Hogar San Camilo (parte 1): Cuida a personas con discapacidad y colabora con el hospital, la crisis que expone un sistema al límite
Deudas acumuladas, falta de pagos y un sistema de salud exigido al máximo configuran un escenario donde las instituciones comienzan a sostenerse entre sí. En el Hogar San Camilo, la incertidumbre ya impacta en su funcionamiento cotidiano.
La crisis que atraviesa el Hogar San Camilo, empezó a ganar visibilidad a partir de una primera entrevista realizada en el programa televisivo De Pura Sceppa. Ese testimonio inicial tuvo continuidad en el ciclo radial Dinámica Matinal, luego en una publicación web y, más tarde, en su circulación a través de redes sociales, donde amplificó su alcance y fue retomado por medios locales, regionales y nacionales. A partir de allí, comenzaron a conocerse no sólo las dificultades financieras que enfrenta la institución, sino también el funcionamiento cada vez más frágil del sistema que la rodea.
A cargo de la institución, el sacerdote Francisco Berola describió en distintas entrevistas un escenario atravesado por deudas acumuladas de distintos niveles del Estado. “El Estado Nacional me debe, el Estado Provincial me debe”, señaló, al referirse a los atrasos en los pagos que sostienen el funcionamiento cotidiano del hogar, donde residen personas con discapacidades severas y, en muchos casos, sin red familiar.

- **Datos de origen**:
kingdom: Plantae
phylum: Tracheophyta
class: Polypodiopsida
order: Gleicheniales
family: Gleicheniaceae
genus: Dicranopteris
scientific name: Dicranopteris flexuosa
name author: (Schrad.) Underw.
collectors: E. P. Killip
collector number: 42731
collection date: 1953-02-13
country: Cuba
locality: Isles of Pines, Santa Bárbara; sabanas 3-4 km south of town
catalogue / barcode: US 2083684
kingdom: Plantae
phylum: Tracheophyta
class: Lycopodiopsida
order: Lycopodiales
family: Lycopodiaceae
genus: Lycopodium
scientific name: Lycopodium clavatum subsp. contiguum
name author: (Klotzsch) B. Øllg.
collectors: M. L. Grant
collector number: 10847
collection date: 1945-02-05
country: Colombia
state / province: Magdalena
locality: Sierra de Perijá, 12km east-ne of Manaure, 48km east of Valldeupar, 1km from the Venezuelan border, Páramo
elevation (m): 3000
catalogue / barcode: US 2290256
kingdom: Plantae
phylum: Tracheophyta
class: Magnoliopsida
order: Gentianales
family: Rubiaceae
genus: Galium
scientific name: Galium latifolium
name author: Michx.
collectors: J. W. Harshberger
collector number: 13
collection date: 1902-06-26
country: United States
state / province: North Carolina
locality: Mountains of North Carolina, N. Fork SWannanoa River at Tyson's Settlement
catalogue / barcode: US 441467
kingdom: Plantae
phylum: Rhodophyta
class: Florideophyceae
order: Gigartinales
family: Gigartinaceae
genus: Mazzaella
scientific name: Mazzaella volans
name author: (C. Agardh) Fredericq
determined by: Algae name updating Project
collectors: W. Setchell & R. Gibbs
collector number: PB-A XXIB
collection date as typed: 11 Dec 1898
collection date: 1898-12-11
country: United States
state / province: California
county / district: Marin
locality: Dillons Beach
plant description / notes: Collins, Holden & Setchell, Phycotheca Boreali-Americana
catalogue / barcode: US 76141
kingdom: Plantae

- **Instrucciones**:
a. Enumera, en el orden en que aparecen en el artículo sobre el Hogar San Camilo, los programas, publicaciones y redes a través de los cuales circuló el testimonio sobre la crisis.
b. Transcribe literalmente el fragmento del artículo sobre el Hogar San Camilo que empieza en "Hogar San Camilo (parte" y termina en "su funcionamiento cotidiano.".
c. Indica si cada afirmación coincide con el artículo sobre el Hogar San Camilo. Responde sí o no y cita las palabras del artículo que lo deciden.
(i) La institución está a cargo del sacerdote Francisco Berola.
(ii) La primera entrevista sobre la crisis se hizo en un programa de radio.
(iii) Según Berola, solo el Estado Nacional tiene deudas con el hogar.

- **Respuestas**:
a.
1. El programa televisivo De Pura Sceppa
2. El ciclo radial Dinámica Matinal
3. Una publicación web
4. Las redes sociales

b.
Hogar San Camilo (parte 1): Cuida a personas con discapacidad y colabora con el hospital, la crisis que expone un sistema al límite
Deudas acumuladas, falta de pagos y un sistema de salud exigido al máximo configuran un escenario donde las instituciones comienzan a sostenerse entre sí. En el Hogar San Camilo, la incertidumbre ya impacta en su funcionamiento cotidiano.

c.
(i) Sí: "A cargo de la institución, el sacerdote Francisco Berola"
(ii) No: "una primera entrevista realizada en el programa televisivo De Pura Sceppa"
(iii) No: "El Estado Nacional me debe, el Estado Provincial me debe"